If the price drops below the moving averages, the bears will make one more attempt to break below $ 2.3314. If they succeed, a new downtrend is likely. The first downside support is $ 2.00 followed by $ 1.80.
The gradually decreasing moving averages and the Relative Strength Index (RSI) that fluctuates between the levels of 40 and 50 suggests that bears have the advantage.
This bearish view will be invalidated if the bulls can push the cryptocurrency, ninth in the CoinMarketCap, above the moving averages.
ADA / USD
Cardano (ADA) has held the 20-day exponential moving average (EMA) ($ 0.079) for the past two days, but the bulls are struggling to keep the rebound. This suggests that higher levels are attracting bearish sales.
The 20-day EMA is still gradually rising and the Relative Strength Index (RSI) has consolidated between the 54 and 62 levels, suggesting that the bulls have a smaller advantage.
A break and close (UTC time) above $ 0.085 will indicate strength. Above this resistance, a new test of $ 0.0901373 will be performed. If this level is scaled, the cryptocurrency, in tenth place in CoinMarketCap, can rise to USD 0.10.
Conversely, if the bears sink the ADA / USD pair below the 20-day exponential moving average (EMA), a deeper correction is likely. The next downside support zone where buyers could step in is $ 0.0722722 - $ 0.0694880.
CRO / USD
Crypto.com Coin (CRO) fell below the $ 0.118234 support on June 25. However, the uptrend is intact as both moving averages are rising and the price remains in positive territory.
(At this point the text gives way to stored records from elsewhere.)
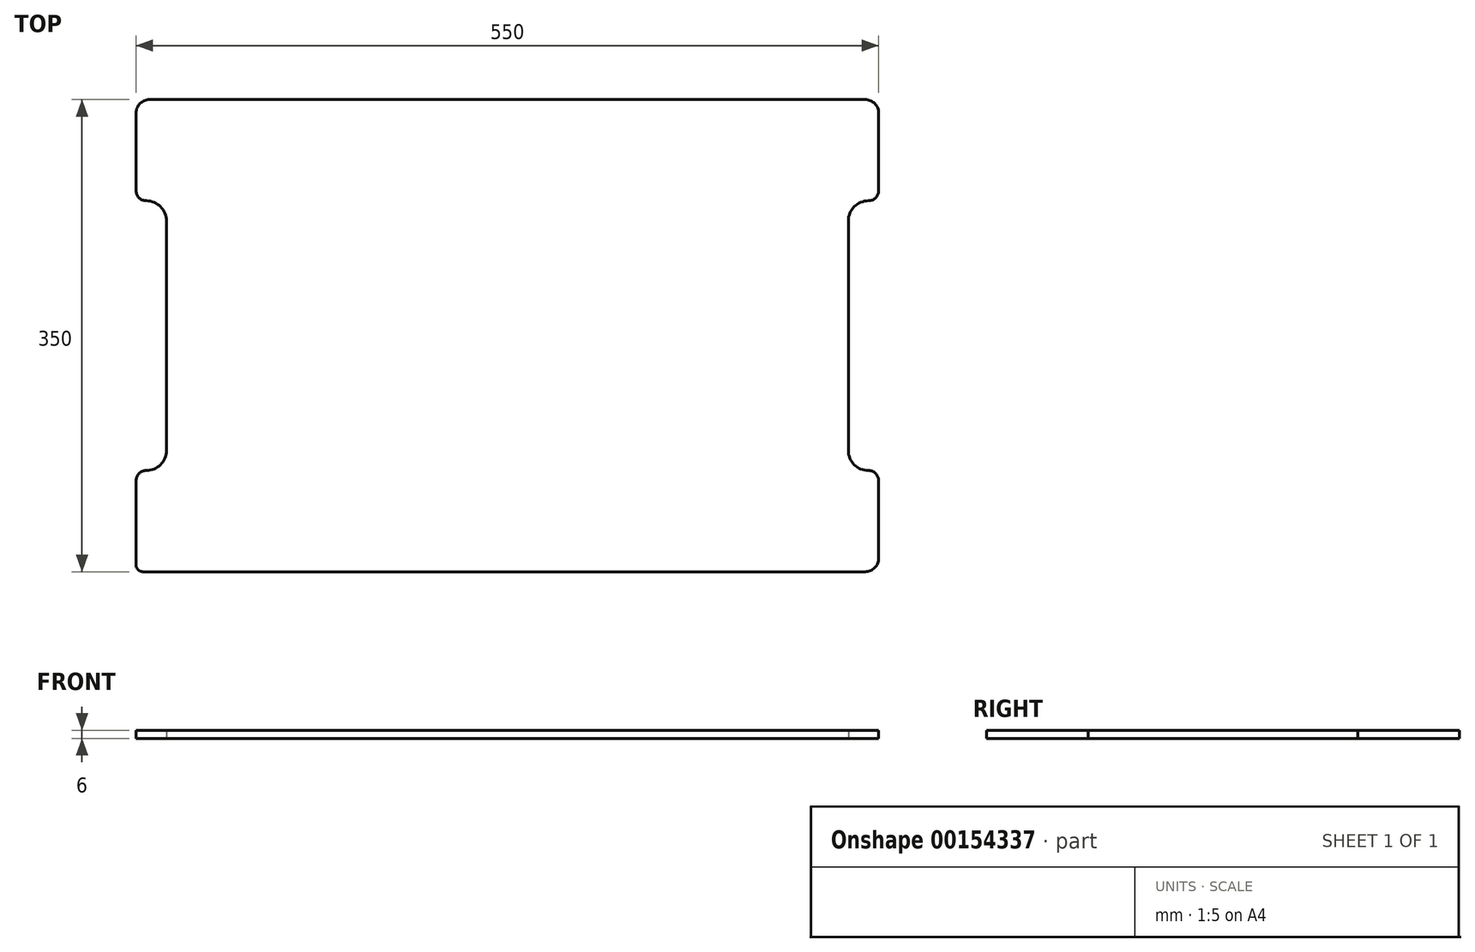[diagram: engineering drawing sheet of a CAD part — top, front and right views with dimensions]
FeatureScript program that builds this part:
annotation { "Feature Type Name" : "Feature", "Feature Type Description" : "" }
export const myFeature = defineFeature(function(context is Context, id is Id, definition is map)
    precondition{}
    {
        {
            var Q0;
            Q0=qCreatedBy(makeId("Top.planeOp"),FACE);
            var sketch = newSketch(context, id + "F0", { "sketchPlane" : qUnion([Q0])});
            skLineSegment(sketch, "E0.bottom", {"start": v(265, 175) * mm, "end": v(-265, 175) * mm});
            skLineSegment(sketch, "E0.top", {"start": v(265, -175) * mm, "end": v(-270, -175) * mm});
            skLineSegment(sketch, "E0.left", {"start": v(275, 175) * mm, "end": v(275, -175) * mm, "construction": true});
            skLineSegment(sketch, "E0.right", {"start": v(-275, 175) * mm, "end": v(-275, -175) * mm, "construction": true});
            skPoint(sketch, "E0.middle", {"position": v(0, 0) * mm});
            skLineSegment(sketch, "E1.bottom", {"start": v(252.5, 165) * mm, "end": v(-252.5, 165) * mm, "construction": true});
            skLineSegment(sketch, "E1.top", {"start": v(252.5, -165) * mm, "end": v(-252.5, -165) * mm, "construction": true});
            skLineSegment(sketch, "E1.left", {"start": v(252.5, 165) * mm, "end": v(252.5, -165) * mm, "construction": true});
            skLineSegment(sketch, "E1.right", {"start": v(-252.5, 165) * mm, "end": v(-252.5, -165) * mm, "construction": true});
            skLineSegment(sketch, "E2", {"start": v(-275, 0) * mm, "end": v(-252.5, 0) * mm, "construction": true});
            skLineSegment(sketch, "E3", {"start": v(252.5, 0) * mm, "end": v(275, 0) * mm, "construction": true});
            skLineSegment(sketch, "E4", {"start": v(-275, 165) * mm, "end": v(-275, 107.5) * mm});
            skLineSegment(sketch, "E5", {"start": v(-275, -170) * mm, "end": v(-275, -107.5) * mm});
            skLineSegment(sketch, "E6", {"start": v(275, -165) * mm, "end": v(275, -107.5) * mm});
            skLineSegment(sketch, "E7", {"start": v(275, 165) * mm, "end": v(275, 107.5) * mm});
            skArc(sketch, "E8", {"start": v(-275, 107.5) * mm, "mid": v(-272.8, 102.2) * mm, "end": v(-267.5, 100) * mm});
            skArc(sketch, "E9", {"start": v(-252.5, 85) * mm, "mid": v(-256.9, 95.6) * mm, "end": v(-267.5, 100) * mm});
            skArc(sketch, "E10", {"start": v(-267.5, -100) * mm, "mid": v(-272.8, -102.2) * mm, "end": v(-275, -107.5) * mm});
            skArc(sketch, "E11", {"start": v(-267.5, -100) * mm, "mid": v(-256.9, -95.6) * mm, "end": v(-252.5, -85) * mm});
            skLineSegment(sketch, "E12", {"start": v(-252.5, 85) * mm, "end": v(-252.5, -85) * mm});
            skLineSegment(sketch, "E13", {"start": v(0, 175) * mm, "end": v(0, -175) * mm, "construction": true});
            skArc(sketch, "E14.MirrorCS", {"start": v(275, 107.5) * mm, "mid": v(272.8, 102.2) * mm, "end": v(267.5, 100) * mm});
            skArc(sketch, "E15.MirrorCS", {"start": v(252.5, 85) * mm, "mid": v(256.9, 95.6) * mm, "end": v(267.5, 100) * mm});
            skArc(sketch, "E16.MirrorCS", {"start": v(267.5, -100) * mm, "mid": v(256.9, -95.6) * mm, "end": v(252.5, -85) * mm});
            skArc(sketch, "E17.MirrorCS", {"start": v(267.5, -100) * mm, "mid": v(272.8, -102.2) * mm, "end": v(275, -107.5) * mm});
            skLineSegment(sketch, "E18.MirrorCS", {"start": v(252.5, 85) * mm, "end": v(252.5, -85) * mm});
            skLineSegment(sketch, "E19.MirrorCS", {"start": v(275, 0) * mm, "end": v(252.5, 0) * mm, "construction": true});
            skPoint(sketch, "E20.visualSharp", {"position": v(-275, 175) * mm});
            skArc(sketch, "E20.filletArc", {"start": v(-265, 175) * mm, "mid": v(-272.07, 172.07) * mm, "end": v(-275, 165) * mm});
            skPoint(sketch, "E21.visualSharp", {"position": v(-275, -175) * mm});
            skArc(sketch, "E21.filletArc", {"start": v(-275, -170) * mm, "mid": v(-273.54, -173.54) * mm, "end": v(-270, -175) * mm});
            skPoint(sketch, "E22.visualSharp", {"position": v(275, 175) * mm});
            skArc(sketch, "E22.filletArc", {"start": v(275, 165) * mm, "mid": v(272.07, 172.07) * mm, "end": v(265, 175) * mm});
            skPoint(sketch, "E23.visualSharp", {"position": v(275, -175) * mm});
            skArc(sketch, "E23.filletArc", {"start": v(265, -175) * mm, "mid": v(272.07, -172.07) * mm, "end": v(275, -165) * mm});
            skSolve(sketch);
        }
        {
            var Q0;
            Q0 = qSketchRegion(id + "F0", true);
            extrude(context, id + "F1", {"entities" : qUnion([Q0]), "depth" : 6 * mm});
        }
    });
The gradual decline from recent spikes suggests that only a few bulls have closed their positions, which is a positive sign.
If the 11th cryptocurrency on CoinMarketCap recovers from the 20-day exponential moving average (EMA) ($ 0.112), buyers will try to resume the uptrend. Momentum is likely to rise above $ 0.126245 and target levels to watch out for are $ 0.135202 and then $ 0.15306.
This bullish view is invalidated if the CRO / USD pair breaks up and remains below the 20-day exponential moving average (EMA). Such a move can drag the price down to $ 0.101266.